For complex logical data augmentation, heavy reliance on human annotation is costly, whereas direct generation with large language models yields uninterpretable and logically homogeneous examples. To address this, we present LFC-DA, a symbolic-logic-controlled pipeline: logical text is first mapped to propositional expressions, a compact rule library is compiled, and a bounded state-space search systematically discovers valid formulas that are then verbalized back into natural-language questions, ensuring both diversity and logical rigor under propositional logic. Experiments on ReClor and LogiQA show significant improvements in the logical-reasoning accuracy of pretrained models, confirming the effectiveness of LFC-DA for LLM-guided logical data augmentation.

Paper Structure

This paper contains 17 sections, 3 equations, 5 figures, 2 tables.

Figures (5)

  • Figure 1: Data Augmentation Pipeline: 1 Stanza System formalizes natural language into propositional logic formulas; 2 DFS Framework systematically explores and generates diversified novel formulas; building on this, 3 Prompt drives the large language model to instantiate these new formulas into natural text.

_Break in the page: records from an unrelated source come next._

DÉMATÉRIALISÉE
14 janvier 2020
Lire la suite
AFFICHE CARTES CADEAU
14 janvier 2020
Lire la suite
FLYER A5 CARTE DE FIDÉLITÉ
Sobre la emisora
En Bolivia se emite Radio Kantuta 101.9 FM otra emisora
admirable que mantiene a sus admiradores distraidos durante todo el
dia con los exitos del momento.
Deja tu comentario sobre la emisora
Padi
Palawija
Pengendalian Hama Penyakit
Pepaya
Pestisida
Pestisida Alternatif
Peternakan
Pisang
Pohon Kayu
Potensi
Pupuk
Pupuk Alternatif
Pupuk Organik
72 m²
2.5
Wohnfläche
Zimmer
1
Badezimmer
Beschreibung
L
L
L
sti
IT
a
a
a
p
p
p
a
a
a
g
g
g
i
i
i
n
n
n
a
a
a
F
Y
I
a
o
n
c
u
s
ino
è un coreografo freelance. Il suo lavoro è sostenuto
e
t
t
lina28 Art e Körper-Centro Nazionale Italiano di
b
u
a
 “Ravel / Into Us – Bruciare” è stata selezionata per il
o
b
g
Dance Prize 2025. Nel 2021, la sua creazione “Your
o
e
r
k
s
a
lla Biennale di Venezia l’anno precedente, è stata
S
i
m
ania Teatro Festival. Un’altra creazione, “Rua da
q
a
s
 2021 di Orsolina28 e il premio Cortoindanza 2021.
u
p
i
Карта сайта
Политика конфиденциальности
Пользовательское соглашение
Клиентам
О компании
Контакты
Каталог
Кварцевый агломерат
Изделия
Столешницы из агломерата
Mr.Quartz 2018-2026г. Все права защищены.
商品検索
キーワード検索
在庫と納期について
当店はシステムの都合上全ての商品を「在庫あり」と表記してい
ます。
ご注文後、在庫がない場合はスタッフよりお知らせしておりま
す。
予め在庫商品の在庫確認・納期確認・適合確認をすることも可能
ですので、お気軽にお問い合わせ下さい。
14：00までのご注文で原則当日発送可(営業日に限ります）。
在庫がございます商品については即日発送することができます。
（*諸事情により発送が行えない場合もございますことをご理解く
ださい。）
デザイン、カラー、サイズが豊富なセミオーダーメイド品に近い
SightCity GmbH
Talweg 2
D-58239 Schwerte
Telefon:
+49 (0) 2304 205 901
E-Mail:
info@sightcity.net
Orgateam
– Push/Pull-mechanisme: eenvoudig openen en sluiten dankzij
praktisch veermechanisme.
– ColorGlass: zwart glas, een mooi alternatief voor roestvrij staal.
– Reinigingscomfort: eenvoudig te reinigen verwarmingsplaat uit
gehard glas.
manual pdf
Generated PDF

Ultimately, the pipeline Generates high-quality data to achieve Data Enhancement.
  • Figure 2: This figure illustrates the conversion pipeline from natural language instances to propositional logic formulas: Stanza(process) performs syntactic parsing; Stanza(output) identifies the logical structure $\alpha \rightarrow \beta$ and defines variables ($\alpha$: rain, $\beta$: ground wet); rule(match) matches $[\alpha\rightarrow\beta, \alpha]$ with the rule base, after which rule(output) generates the final formula $(\alpha\rightarrow\beta) \wedge \alpha \Rightarrow \beta$.
  • Figure 3: DFS enumeration process: Using the abstract syntax tree of Modus Ponens as an example to illustrate the depth-first pre-order traversal strategy. The process starts from the (black) root node conjunction symbol $\wedge$, then systematically traverses the (green) left subtree (accessing its internal nodes in the order of $\rightarrow$, $\alpha$, $\beta$), and finally accesses the (black) right child node $\alpha$ under the root node.
  • Figure 4: Alternative Derivation Path: This figure illustrates an alternative derivation path from the premise $(\alpha \rightarrow \beta) \wedge \alpha$ to the conclusion $\beta$. Assuming rule ① is unavailable in the rule base, the system systematically applies fundamental theorems from the rule base, progressively deriving the target through a series of rigorous logical transformations.
  • Figure 6: This framework integrates symbolic logic with LLM capabilities to create interpretable training data. It expands initial formulas into correct (OK) and error (ERROR) state sets, annotates logical attributes via [equivalence] and [contain] markers, constructs labeled sample pairs using three logical relations (① equivalence, ② implication, ③ derivation), and employs customized prompts to instantiate symbolic samples as natural text, ensuring logical correctness, diversity, and interpretability.